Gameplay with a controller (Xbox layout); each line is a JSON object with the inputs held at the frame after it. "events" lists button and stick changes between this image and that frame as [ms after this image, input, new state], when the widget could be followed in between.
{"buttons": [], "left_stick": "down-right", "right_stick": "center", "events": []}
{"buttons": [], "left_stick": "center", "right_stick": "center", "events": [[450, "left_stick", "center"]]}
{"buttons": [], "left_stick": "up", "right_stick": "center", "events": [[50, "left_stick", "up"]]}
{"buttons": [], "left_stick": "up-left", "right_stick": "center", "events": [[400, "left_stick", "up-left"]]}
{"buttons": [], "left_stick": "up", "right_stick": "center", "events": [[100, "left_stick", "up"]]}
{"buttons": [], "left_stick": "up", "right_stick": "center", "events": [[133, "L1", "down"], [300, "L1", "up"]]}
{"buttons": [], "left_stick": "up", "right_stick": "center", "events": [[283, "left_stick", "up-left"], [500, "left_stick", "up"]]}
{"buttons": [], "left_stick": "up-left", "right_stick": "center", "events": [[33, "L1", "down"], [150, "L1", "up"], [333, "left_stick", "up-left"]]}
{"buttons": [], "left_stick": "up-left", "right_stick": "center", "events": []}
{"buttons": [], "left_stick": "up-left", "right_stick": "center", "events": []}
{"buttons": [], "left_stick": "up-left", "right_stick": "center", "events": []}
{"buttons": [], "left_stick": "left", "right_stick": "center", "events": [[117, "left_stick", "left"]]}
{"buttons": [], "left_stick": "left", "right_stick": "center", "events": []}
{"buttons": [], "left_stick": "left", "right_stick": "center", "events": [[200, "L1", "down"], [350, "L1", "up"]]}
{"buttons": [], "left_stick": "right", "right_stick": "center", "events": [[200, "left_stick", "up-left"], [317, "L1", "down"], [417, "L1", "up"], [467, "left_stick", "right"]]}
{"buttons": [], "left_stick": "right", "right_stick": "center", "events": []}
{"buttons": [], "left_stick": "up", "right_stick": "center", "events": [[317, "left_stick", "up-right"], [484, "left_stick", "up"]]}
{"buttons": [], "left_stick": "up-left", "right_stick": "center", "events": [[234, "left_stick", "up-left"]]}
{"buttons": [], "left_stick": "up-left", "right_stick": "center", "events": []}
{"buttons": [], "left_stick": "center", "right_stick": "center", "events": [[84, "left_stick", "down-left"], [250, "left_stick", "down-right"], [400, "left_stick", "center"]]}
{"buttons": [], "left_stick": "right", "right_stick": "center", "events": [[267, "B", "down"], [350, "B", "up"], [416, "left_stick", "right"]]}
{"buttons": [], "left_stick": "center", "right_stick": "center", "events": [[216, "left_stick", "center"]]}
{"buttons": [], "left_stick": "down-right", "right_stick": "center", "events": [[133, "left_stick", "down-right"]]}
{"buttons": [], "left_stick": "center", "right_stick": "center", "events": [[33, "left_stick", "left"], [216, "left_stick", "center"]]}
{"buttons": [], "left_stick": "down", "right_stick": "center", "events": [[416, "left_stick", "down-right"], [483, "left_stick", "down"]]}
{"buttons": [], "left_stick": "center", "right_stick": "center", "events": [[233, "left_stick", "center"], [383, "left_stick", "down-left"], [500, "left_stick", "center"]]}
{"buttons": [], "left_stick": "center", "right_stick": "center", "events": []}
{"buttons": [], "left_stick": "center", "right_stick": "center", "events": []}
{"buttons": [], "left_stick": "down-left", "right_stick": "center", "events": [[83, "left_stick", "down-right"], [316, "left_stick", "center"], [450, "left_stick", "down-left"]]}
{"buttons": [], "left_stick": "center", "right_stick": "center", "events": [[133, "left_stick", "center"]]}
*****
* [TASK GOAL]:
Retype every record without alteration.

* [THE COMPLETED TASK]:
Gameplay with a controller (Xbox layout); each line is a JSON object with the inputs held at the frame after it. "events" lists button and stick changes between this image and that frame as [ms after this image, input, new state], when the widget could be followed in between.
{"buttons": [], "left_stick": "down-right", "right_stick": "center", "events": []}
{"buttons": [], "left_stick": "center", "right_stick": "center", "events": [[450, "left_stick", "center"]]}
{"buttons": [], "left_stick": "up", "right_stick": "center", "events": [[50, "left_stick", "up"]]}
{"buttons": [], "left_stick": "up-left", "right_stick": "center", "events": [[400, "left_stick", "up-left"]]}
{"buttons": [], "left_stick": "up", "right_stick": "center", "events": [[100, "left_stick", "up"]]}
{"buttons": [], "left_stick": "up", "right_stick": "center", "events": [[133, "L1", "down"], [300, "L1", "up"]]}
{"buttons": [], "left_stick": "up", "right_stick": "center", "events": [[283, "left_stick", "up-left"], [500, "left_stick", "up"]]}
{"buttons": [], "left_stick": "up-left", "right_stick": "center", "events": [[33, "L1", "down"], [150, "L1", "up"], [333, "left_stick", "up-left"]]}
{"buttons": [], "left_stick": "up-left", "right_stick": "center", "events": []}
{"buttons": [], "left_stick": "up-left", "right_stick": "center", "events": []}
{"buttons": [], "left_stick": "up-left", "right_stick": "center", "events": []}
{"buttons": [], "left_stick": "left", "right_stick": "center", "events": [[117, "left_stick", "left"]]}
{"buttons": [], "left_stick": "left", "right_stick": "center", "events": []}
{"buttons": [], "left_stick": "left", "right_stick": "center", "events": [[200, "L1", "down"], [350, "L1", "up"]]}
{"buttons": [], "left_stick": "right", "right_stick": "center", "events": [[200, "left_stick", "up-left"], [317, "L1", "down"], [417, "L1", "up"], [467, "left_stick", "right"]]}
{"buttons": [], "left_stick": "right", "right_stick": "center", "events": []}
{"buttons": [], "left_stick": "up", "right_stick": "center", "events": [[317, "left_stick", "up-right"], [484, "left_stick", "up"]]}
{"buttons": [], "left_stick": "up-left", "right_stick": "center", "events": [[234, "left_stick", "up-left"]]}
{"buttons": [], "left_stick": "up-left", "right_stick": "center", "events": []}
{"buttons": [], "left_stick": "center", "right_stick": "center", "events": [[84, "left_stick", "down-left"], [250, "left_stick", "down-right"], [400, "left_stick", "center"]]}
{"buttons": [], "left_stick": "right", "right_stick": "center", "events": [[267, "B", "down"], [350, "B", "up"], [416, "left_stick", "right"]]}
{"buttons": [], "left_stick": "center", "right_stick": "center", "events": [[216, "left_stick", "center"]]}
{"buttons": [], "left_stick": "down-right", "right_stick": "center", "events": [[133, "left_stick", "down-right"]]}
{"buttons": [], "left_stick": "center", "right_stick": "center", "events": [[33, "left_stick", "left"], [216, "left_stick", "center"]]}
{"buttons": [], "left_stick": "down", "right_stick": "center", "events": [[416, "left_stick", "down-right"], [483, "left_stick", "down"]]}
{"buttons": [], "left_stick": "center", "right_stick": "center", "events": [[233, "left_stick", "center"], [383, "left_stick", "down-left"], [500, "left_stick", "center"]]}
{"buttons": [], "left_stick": "center", "right_stick": "center", "events": []}
{"buttons": [], "left_stick": "center", "right_stick": "center", "events": []}
{"buttons": [], "left_stick": "down-left", "right_stick": "center", "events": [[83, "left_stick", "down-right"], [316, "left_stick", "center"], [450, "left_stick", "down-left"]]}
{"buttons": [], "left_stick": "center", "right_stick": "center", "events": [[133, "left_stick", "center"]]}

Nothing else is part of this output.